BRIEF 1: In the passage on sustainable land management below, list every issue that SLM is said to address at the same time.
BRIEF 2: Copy the passage on sustainable land management word for word, everything from "The project was" down to "Development and Cooperation.".
BRIEF 3: Write the next part of the passage on sustainable land management, starting after its last sentence.

GIVEN PASSAGE:
— BEGIN —

The Sustainable Development Goals have emphasized that SLM is at the
core of global environmental and development issues. SLM simultaneously addresses
food security, climate change adaptation and mitigation, disaster risk
reduction, biodiversity, and water conflict resolution. However the value and
importance of scaling-up SLM is not yet sufficiently acknowledged by
policymakers or the broad public, thus hindering the allocation of adequate resources
to combating land degradation.
Although information and data on land degradation and SLM are increasing
worldwide, there is a lack of evidence and awareness on the specific impacts of
SLM onsite and offsite. Evidence-based examples highlighted in each case study
help to target these gaps by raising awareness and increasing knowledge about various
interlinked impacts in areas onsite, where SLM is directly implemented (upstream),
and offsite areas (downstream).
WOCAT (The World Overview of Conservation Approaches and Technologies)
investigates both unsustainable and sustainable land management (SLM) in Columbia,
Indian Himalayas, Haiti and Iceland; identifying, assessing, and illustrating the
onsite and offsite impacts of different SLM practices. Onsite investigations focus
on the effects on land degradation, water availability and quality, resilience
of land and people and biodiversity. Offsite impacts (often neglected and
underestimated) focus on downstream water availability and quality (for domestic
use, irrigation and hydropower), deposition of particles from windstorms, as
well as disaster risk reduction related to floods, droughts and sand and dust
Approaches and technologies giving both onsite and offsite benefits are emphasized in the findings and further documented in detail (WOCAT SLM database). The case studies prompt policy action and public support for investments that improve livelihoods, ecosystem services and natural resource management. Recommendations are focused on SLM-based approaches that enhance collaboration at the local, national and international level.
The project was implemented by WOCAT jointly with various partner organizations, and financially supported by the Swiss Agency for Development and Cooperation.

— END —

MATERIAL SUPPLIED:
— BEGIN —

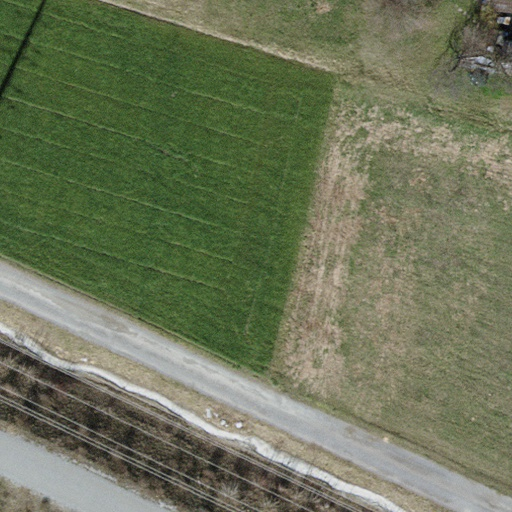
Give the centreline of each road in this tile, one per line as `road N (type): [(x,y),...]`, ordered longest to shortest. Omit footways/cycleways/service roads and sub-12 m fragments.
road 1 (track): [(0,281),(495,511)]
road 2 (unclassified): [(132,511),(0,449)]
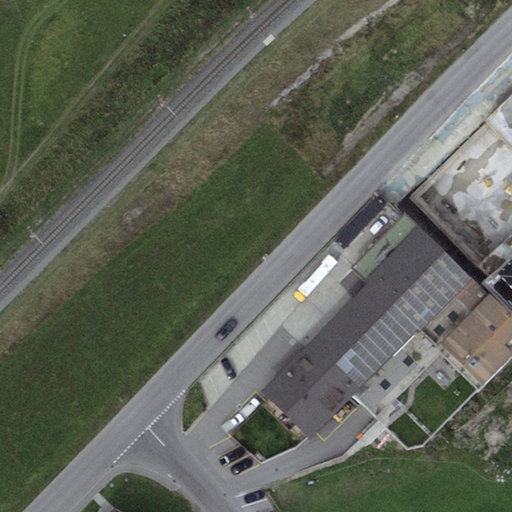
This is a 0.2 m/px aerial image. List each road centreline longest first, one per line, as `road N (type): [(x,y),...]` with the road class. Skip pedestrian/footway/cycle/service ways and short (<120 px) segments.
road 1 (tertiary): [(138,419),(511,36)]
road 2 (track): [(0,194),(171,0)]
road 3 (track): [(56,0),(25,45),(9,183)]
road 4 (tertiary): [(47,511),(138,419)]
road 5 (residential): [(138,419),(223,511)]
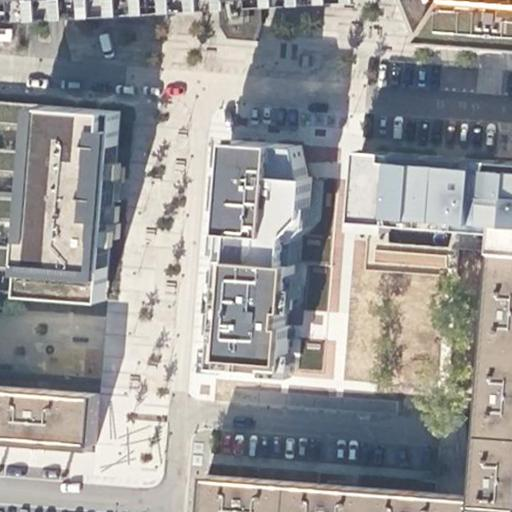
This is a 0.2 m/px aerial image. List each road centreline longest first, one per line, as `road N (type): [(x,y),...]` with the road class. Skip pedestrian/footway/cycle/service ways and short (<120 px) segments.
road 1 (residential): [(0,67),(511,108)]
road 2 (residential): [(171,511),(177,418),(399,431)]
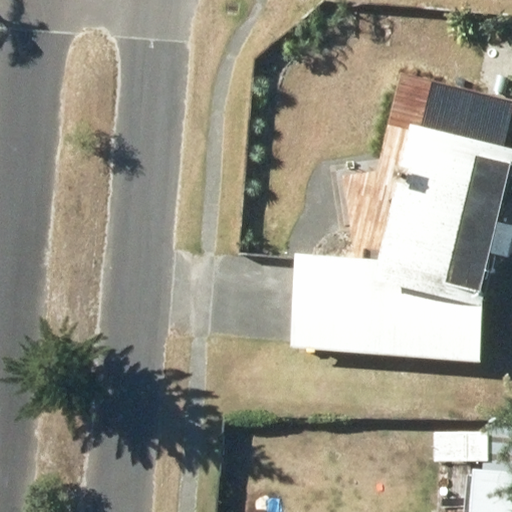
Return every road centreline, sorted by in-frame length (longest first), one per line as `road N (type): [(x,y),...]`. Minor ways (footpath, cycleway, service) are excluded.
road 1 (residential): [(135,0),(96,511)]
road 2 (residential): [(0,483),(42,0)]
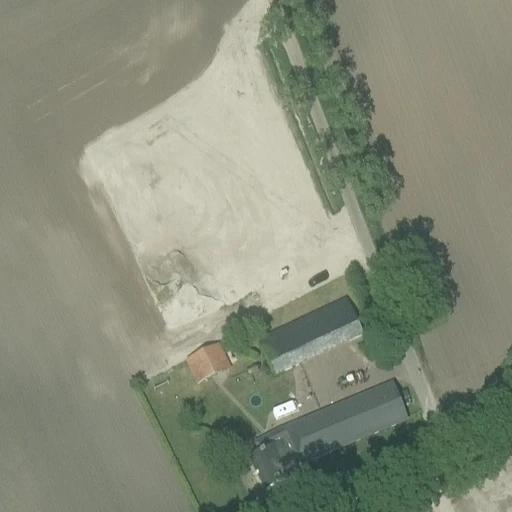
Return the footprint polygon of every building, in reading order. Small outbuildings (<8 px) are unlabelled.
[(160,334),(329,264),(247,69),(189,93),(245,227),(253,224),(270,263),(243,274),(173,105),(132,122),(206,298),(191,304),(120,134),(83,149),(160,334)] [(140,389),(173,374),(126,270),(92,285),(140,389)] [(258,345),(274,380),(363,338),(346,303),(258,345)] [(219,348),(187,364),(199,387),(231,371),(219,348)] [(273,456),(252,467),(266,494),(303,476),(299,468),(406,424),(393,392),(295,433),(283,439),(289,451),(274,458),(273,456)]
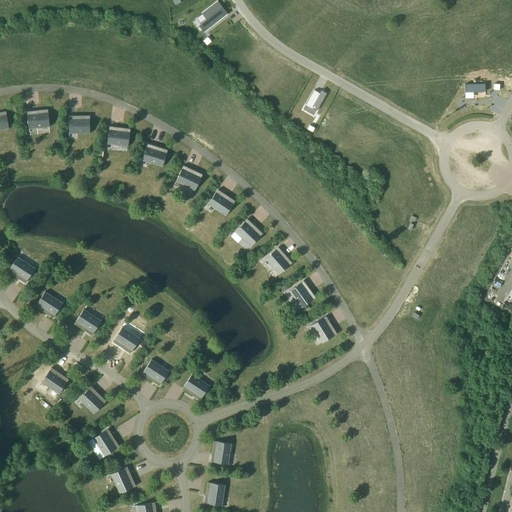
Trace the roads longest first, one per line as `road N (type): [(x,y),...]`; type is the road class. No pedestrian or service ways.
road 1 (residential): [(367,340),(282,227),(200,140),(102,97),(36,84),(0,94)]
road 2 (residential): [(447,144),(278,48),(238,0)]
road 3 (residential): [(197,425),(327,376),(367,340)]
road 4 (residential): [(3,301),(109,368),(151,410)]
road 5 (residential): [(367,340),(405,303),(462,191)]
road 6 (residential): [(400,511),(391,419),(367,340)]
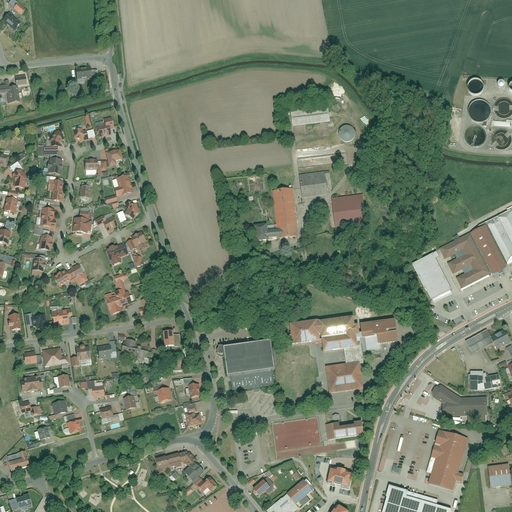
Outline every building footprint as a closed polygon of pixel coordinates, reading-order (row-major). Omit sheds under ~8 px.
[(10,10),(17,16),(28,3),(25,0),(9,0),(6,4),(11,8),(10,10)] [(7,11),(0,19),(0,20),(14,31),(22,22),(7,11)] [(89,67),(73,69),(74,80),(90,79),(89,67)] [(471,96),(474,97),(476,97),(479,96),(481,94),(483,92),(483,90),(483,87),(482,84),(479,81),(476,80),(474,80),(471,81),(468,83),(467,86),(466,89),(467,91),(469,94),(471,96)] [(0,94),(4,94),(5,103),(22,102),(20,86),(10,87),(9,81),(0,81),(0,94)] [(498,117),(502,119),(506,119),(510,118),(511,115),(511,101),(508,99),(505,98),(501,99),(496,102),(494,106),(494,111),(495,114),(496,115),(498,117)] [(472,122),(476,124),(480,124),(483,123),(488,119),(490,116),(490,112),(489,108),(488,106),(485,103),(482,101),(478,101),(474,102),(470,105),(467,108),(467,113),(468,117),(469,120),(472,122)] [(285,112),(287,127),(326,122),(324,107),(285,112)] [(100,138),(110,135),(108,125),(97,128),(100,138)] [(339,142),(342,143),(344,142),(346,141),(348,139),(349,136),(350,133),(348,129),(346,127),(344,126),(341,126),(338,126),(336,127),(334,130),(333,132),(333,136),(334,139),(336,141),(339,142)] [(470,147),(473,149),(477,149),(481,148),(485,144),(487,140),(487,137),(487,133),(485,131),(483,128),(479,126),(476,126),(472,126),(467,129),(465,133),(464,138),(465,142),(467,145),(470,147)] [(82,141),(88,139),(86,132),(84,132),(82,131),(82,130),(74,132),(75,137),(82,141)] [(495,149),(499,151),(503,151),(507,150),(510,147),(511,144),(511,142),(511,139),(511,138),(511,136),(509,133),(505,131),(502,130),(498,131),(493,134),(491,138),(491,143),(492,146),(493,148),(495,149)] [(61,141),(63,140),(59,132),(53,135),(50,141),(50,147),(59,147),(59,144),(61,141)] [(115,165),(114,161),(121,159),(119,151),(107,154),(110,166),(115,165)] [(59,175),(61,161),(50,160),(50,164),(48,164),(48,169),(49,169),(49,173),(59,175)] [(97,170),(96,161),(86,161),(86,165),(85,165),(86,171),(97,170)] [(16,167),(8,172),(12,180),(10,185),(20,188),(23,174),(16,167)] [(293,175),(297,199),(322,195),(321,190),(326,189),(323,171),(293,175)] [(112,181),(116,197),(131,193),(127,177),(112,181)] [(59,190),(60,180),(49,179),(48,189),(59,190)] [(87,199),(89,199),(90,185),(82,184),(80,198),(81,198),(81,199),(87,201),(87,199)] [(2,195),(0,205),(0,209),(11,212),(15,191),(5,189),(4,195),(2,195)] [(58,200),(59,190),(48,189),(47,199),(58,200)] [(263,225),(249,226),(250,243),(263,242),(263,239),(289,237),(286,190),(268,192),(271,230),(264,231),(263,225)] [(359,194),(327,198),(331,226),(359,222),(357,211),(361,211),(359,194)] [(112,209),(118,207),(114,196),(104,200),(106,205),(109,203),(112,209)] [(124,208),(120,213),(130,219),(137,210),(133,200),(121,202),(124,208)] [(31,224),(36,225),(51,227),(53,218),(49,217),(50,208),(38,206),(36,215),(33,215),(31,224)] [(511,208),(485,223),(486,225),(466,236),(487,276),(511,263),(511,208)] [(70,215),(67,232),(82,235),(83,230),(88,230),(90,219),(85,218),(86,212),(77,210),(75,216),(70,215)] [(95,225),(99,222),(105,232),(116,226),(108,211),(101,215),(99,213),(91,218),(95,225)] [(0,241),(4,243),(8,226),(10,227),(11,223),(2,221),(0,228),(0,227),(0,241)] [(39,235),(37,234),(34,249),(47,251),(50,237),(45,236),(46,230),(40,229),(39,235)] [(124,240),(127,249),(133,247),(144,243),(139,231),(126,236),(128,239),(124,240)] [(469,267),(472,272),(457,280),(462,289),(487,276),(466,236),(440,250),(445,259),(461,251),(463,256),(448,264),(453,275),(469,267)] [(102,247),(107,260),(125,253),(121,240),(102,247)] [(27,269),(41,273),(43,264),(39,264),(41,255),(26,251),(25,258),(30,259),(27,269)] [(0,276),(3,277),(5,269),(1,268),(3,263),(7,264),(8,256),(0,254),(0,276)] [(450,290),(431,254),(412,264),(430,300),(450,290)] [(55,286),(79,273),(74,264),(62,270),(61,268),(48,274),(55,286)] [(110,276),(114,283),(124,278),(121,271),(110,276)] [(103,296),(107,314),(120,311),(119,307),(131,304),(128,290),(121,292),(120,288),(111,290),(112,294),(103,296)] [(62,324),(68,324),(67,312),(75,311),(73,299),(61,301),(62,312),(51,313),(52,318),(53,319),(54,327),(62,325),(62,324)] [(141,303),(143,309),(138,310),(140,317),(151,314),(148,301),(141,303)] [(8,327),(8,330),(18,329),(17,312),(5,313),(6,321),(4,321),(5,327),(8,327)] [(339,349),(341,363),(321,366),(323,381),(325,394),(360,389),(356,365),(359,364),(356,339),(360,339),(362,352),(365,352),(375,350),(374,345),(400,342),(397,318),(348,325),(347,316),(288,325),(289,336),(290,345),(313,342),(314,344),(323,343),(324,352),(339,349)] [(37,329),(37,330),(45,329),(44,321),(41,321),(41,317),(31,319),(33,326),(34,326),(37,329)] [(177,331),(162,332),(163,347),(178,346),(177,331)] [(502,331),(489,338),(496,351),(509,344),(502,331)] [(485,332),(464,342),(471,355),(492,344),(489,338),(485,332)] [(135,360),(144,363),(148,350),(134,346),(135,342),(125,340),(124,342),(121,342),(118,352),(136,357),(135,360)] [(276,349),(275,342),(225,349),(224,346),(220,346),(218,350),(219,354),(222,356),(226,355),(230,378),(233,377),(235,392),(254,389),(276,386),(274,372),(279,371),(276,349)] [(95,348),(97,359),(111,357),(110,346),(95,348)] [(88,347),(72,349),(74,362),(89,360),(88,347)] [(39,351),(42,368),(66,364),(65,355),(59,356),(57,348),(39,351)] [(22,354),(23,365),(35,362),(33,352),(22,354)] [(173,371),(182,371),(182,360),(173,359),(173,371)] [(482,373),(470,373),(470,392),(482,392),(482,379),(482,373)] [(498,376),(482,379),(482,392),(500,389),(498,376)] [(57,389),(68,388),(67,377),(56,378),(57,389)] [(18,382),(20,393),(40,391),(39,380),(36,380),(36,378),(20,379),(21,382),(18,382)] [(185,386),(188,399),(201,397),(198,384),(185,386)] [(90,387),(91,398),(103,396),(102,386),(90,387)] [(440,387),(434,388),(431,394),(432,399),(441,404),(439,411),(440,420),(465,418),(466,426),(485,424),(485,417),(488,417),(487,397),(460,399),(440,387)] [(155,392),(157,404),(170,401),(168,389),(155,392)] [(121,398),(124,411),(136,409),(133,397),(135,397),(134,392),(125,393),(126,397),(121,398)] [(511,398),(511,392),(503,396),(505,401),(508,400),(511,398)] [(16,405),(19,415),(28,412),(29,417),(39,414),(37,406),(29,408),(28,401),(16,405)] [(49,404),(52,417),(65,413),(63,401),(49,404)] [(110,407),(98,410),(100,420),(101,424),(111,422),(110,417),(113,417),(110,407)] [(183,413),(185,427),(200,424),(198,414),(195,415),(194,411),(183,413)] [(356,420),(346,422),(347,426),(345,426),(333,427),(332,422),(325,423),(327,440),(358,436),(356,420)] [(77,421),(65,424),(67,435),(80,432),(77,421)] [(35,431),(38,442),(48,439),(47,433),(50,432),(48,427),(35,431)] [(428,485),(454,492),(455,482),(461,484),(463,477),(457,475),(467,440),(438,431),(425,475),(430,476),(428,485)] [(9,472),(27,467),(22,448),(16,450),(17,453),(5,456),(9,472)] [(182,451),(175,457),(182,465),(188,459),(182,451)] [(152,459),(155,471),(176,466),(173,453),(152,459)] [(187,483),(198,473),(189,462),(178,472),(187,483)] [(508,466),(488,468),(491,488),(511,486),(508,466)] [(328,484),(349,488),(352,474),(331,469),(328,484)] [(205,492),(211,486),(203,477),(198,481),(196,479),(189,485),(197,494),(202,489),(205,492)] [(253,490),(261,499),(273,488),(265,480),(253,490)] [(290,511),(294,509),(291,505),(306,492),(297,481),(264,509),(266,511),(268,511),(271,511),(290,511)] [(435,502),(390,489),(383,511),(451,511),(448,511),(433,507),(435,502)] [(28,495),(14,499),(18,511),(32,506),(28,495)]
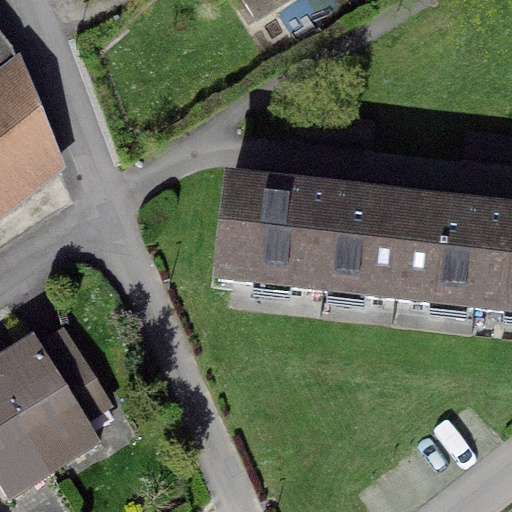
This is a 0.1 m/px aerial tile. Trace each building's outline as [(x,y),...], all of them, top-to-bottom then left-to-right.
[(237,0),(250,20),(281,0),(237,0)] [(0,212),(55,169),(8,54),(0,43),(0,212)] [(295,118),(292,137),(369,147),(371,128),(295,118)] [(511,142),(463,138),(461,157),(511,162),(511,142)] [(479,227),(404,218),(330,210),(330,206),(318,205),(302,203),(302,206),(225,197),(215,285),(394,305),(511,318),(511,230),(507,230),(508,226),(494,225),(479,223),(479,227)] [(0,495),(6,506),(50,479),(95,451),(79,426),(104,410),(59,337),(33,353),(32,351),(23,356),(0,370),(0,495)]
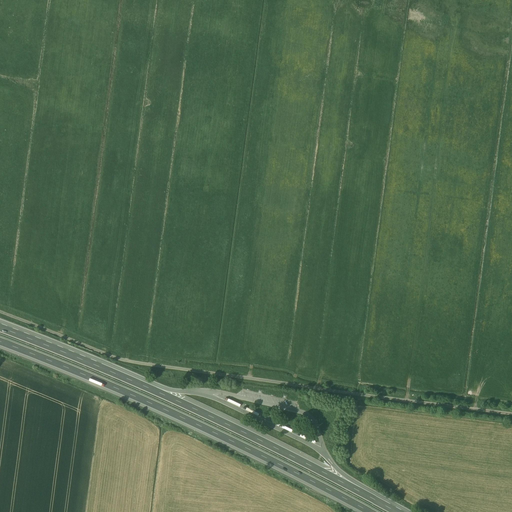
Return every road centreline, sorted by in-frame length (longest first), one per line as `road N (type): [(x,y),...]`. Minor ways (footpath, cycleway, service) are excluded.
road 1 (unclassified): [(0,310),(134,360),(511,412)]
road 2 (motorway): [(0,340),(137,395),(372,511)]
road 3 (motorway): [(380,501),(94,364)]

— END —

TASK RESULT 1:
food security
climate change adaptation and mitigation
disaster risk reduction
biodiversity
water conflict resolution

TASK RESULT 2:
The project was implemented by WOCAT jointly with various partner organizations, and financially supported by the Swiss Agency for Development and Cooperation.

TASK RESULT 3:
Onsite: locations where land management practices are applied – implementation site of SLM
Offsite: areas where land management practices (applied elsewhere) have an impact on the surrounding land and people, including areas downstream (related to water) or downwind (related to wind transport of sand, dust and moisture)
Benefits of action: economic well-being, climate resilience, environmental impacts (cleaner air and water, enhanced preservation of land and natural resources), community building, equity
Costs of inaction: yield losses, land and resource degradation, increased disaster risk and vulnerability to climate change, poverty
These videos capture current challenges, potential solutions and existing knowledge on SLM practices in each case study from the land user’s perspective.
Video presented during the 2020 Desertification and Drought Day illustrates that SLM goes beyond producing food feed and fibre: it also protects land and people against disasters, flood and drying up of springs. It emphasizes evidence-based decision making including knowledge about impacts of land management, both on- and offsite. It highlights the importance of partnership and capacity building and investing into the young people, the next generation. Striking images of the landscapes and statements of land users and people concerned.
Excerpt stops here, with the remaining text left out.